Quem sou eu. Este era o tema, e também um exercício da matéria de redação: falar de mim em primeira pessoa, sem personagens ou histórias mirabolantes. Num primeiro momento me pareceu simples. Fácil, tiro de letra! Num segundo depois o tema se tornou implacável. O lápis batia na folha branca, esboçava algo, um risco, um cubo, uma borboleta, uma letra qualquer e nada do assunto prosperar! Quem sou eu?
Como me descreveria? Pedi uma opinião e ouvi:
– Você é alto, desorganizado, divertido, corajoso, ranzinza, compromissado…
É isso que eu sou? Eu deveria saber sobre mim mais do que qualquer outra pessoa, mas diante do exercício prático proposto parecia não saber. Era raso, curto e sem vocabulário. Outra folha, limpinha, branca e comecei: Brasileiro, casado, administrador, morador da cidade de… Meu Deus! Quanta criatividade! Está aí, descobri que também sou irônico!
Minha descoberta acerca de mim mesmo também me designa com adjetivos temporários dos quais sou chamado de “assinante” quando estou na agência telefônica, “passageiro” no aeroporto, “contribuinte” para a prefeitura, “cliente” numa loja, “devedor” no SPC… De qualquer forma isso, apesar de curioso, não me descreve.
========
> **TAREFA**:
Dê a continuação do texto acima sobre o exercício de redação “Quem sou eu”, começando logo após a sua última frase.

> **DADOS APRESENTADOS**:
========
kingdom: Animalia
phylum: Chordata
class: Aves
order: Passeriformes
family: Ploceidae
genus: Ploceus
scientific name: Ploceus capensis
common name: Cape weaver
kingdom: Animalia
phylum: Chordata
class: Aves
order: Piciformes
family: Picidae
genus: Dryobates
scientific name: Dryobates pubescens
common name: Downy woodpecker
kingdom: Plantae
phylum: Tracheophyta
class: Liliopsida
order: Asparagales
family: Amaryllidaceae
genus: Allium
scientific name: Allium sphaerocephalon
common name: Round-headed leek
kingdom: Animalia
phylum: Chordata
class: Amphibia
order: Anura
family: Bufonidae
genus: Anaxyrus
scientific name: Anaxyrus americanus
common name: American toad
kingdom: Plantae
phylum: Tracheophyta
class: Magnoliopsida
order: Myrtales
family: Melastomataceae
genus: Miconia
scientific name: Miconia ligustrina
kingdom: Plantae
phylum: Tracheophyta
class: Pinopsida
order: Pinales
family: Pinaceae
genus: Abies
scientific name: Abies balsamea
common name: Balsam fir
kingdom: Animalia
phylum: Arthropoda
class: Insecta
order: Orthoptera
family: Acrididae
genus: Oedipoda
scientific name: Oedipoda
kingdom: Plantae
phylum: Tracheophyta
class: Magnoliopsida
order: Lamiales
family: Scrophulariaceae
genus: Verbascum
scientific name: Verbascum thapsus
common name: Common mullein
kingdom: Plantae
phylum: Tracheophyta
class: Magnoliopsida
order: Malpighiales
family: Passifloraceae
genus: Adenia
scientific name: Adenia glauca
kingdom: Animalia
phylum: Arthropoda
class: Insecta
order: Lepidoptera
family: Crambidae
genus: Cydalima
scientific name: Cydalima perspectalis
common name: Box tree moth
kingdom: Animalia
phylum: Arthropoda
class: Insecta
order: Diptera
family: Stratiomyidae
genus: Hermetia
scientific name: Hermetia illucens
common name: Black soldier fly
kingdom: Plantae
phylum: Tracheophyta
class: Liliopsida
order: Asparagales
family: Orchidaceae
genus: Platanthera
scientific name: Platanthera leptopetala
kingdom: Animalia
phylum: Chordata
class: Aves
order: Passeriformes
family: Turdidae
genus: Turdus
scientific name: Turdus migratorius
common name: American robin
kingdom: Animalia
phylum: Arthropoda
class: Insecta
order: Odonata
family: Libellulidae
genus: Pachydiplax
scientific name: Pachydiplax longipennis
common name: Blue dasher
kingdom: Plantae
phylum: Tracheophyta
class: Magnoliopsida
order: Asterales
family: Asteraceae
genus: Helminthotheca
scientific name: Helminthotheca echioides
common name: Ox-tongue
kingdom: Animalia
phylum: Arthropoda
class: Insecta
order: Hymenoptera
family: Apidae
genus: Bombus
========
> **RESULTADO DO EXERCÍCIO**:
Inteligente e teimoso. Líder, mas um tanto irresponsável. De atitudes pró-ativas e outro tanto egoísta. Extrovertido e tímido. Ainda que juntasse dezenas, quem sabe até centenas de adjetivos, a sensação é de que ainda estaria faltando algo. Não é exatamente assim? Você pode se descrever dizendo a cor dos olhos, cabelos, pele, gênero, signo, idade e ao ler vai se perguntar: é isso que sou? Vai parecer muito pouco para sua própria tradução. Posso descrever dezenas de pontos tanto positivos como negativos e vou chegar à mesma conclusão: ainda falta algo.
Foto: lockgamer
Outra forma de qualquer um se desvendar é observar como se veste, ou sua postura. Caso ainda não tenha percebido, isso diz muito, às vezes muito mais do que gostaria que dissesse, basta prestar atenção. Para as mulheres os decotes, saias justas, um botão entreaberto, é possível que a mensagem diga: estou na ativa, busco alguém. Com os homens não é nada diferente, camisetas apertadas salientando o bíceps e peitoral querem nos dizer: olhe como posso te proteger, me imagine sem ela! Vestindo um costume elegante: sou alguém! Sou respeitável! Calças agarradas: se der mole, eu pego!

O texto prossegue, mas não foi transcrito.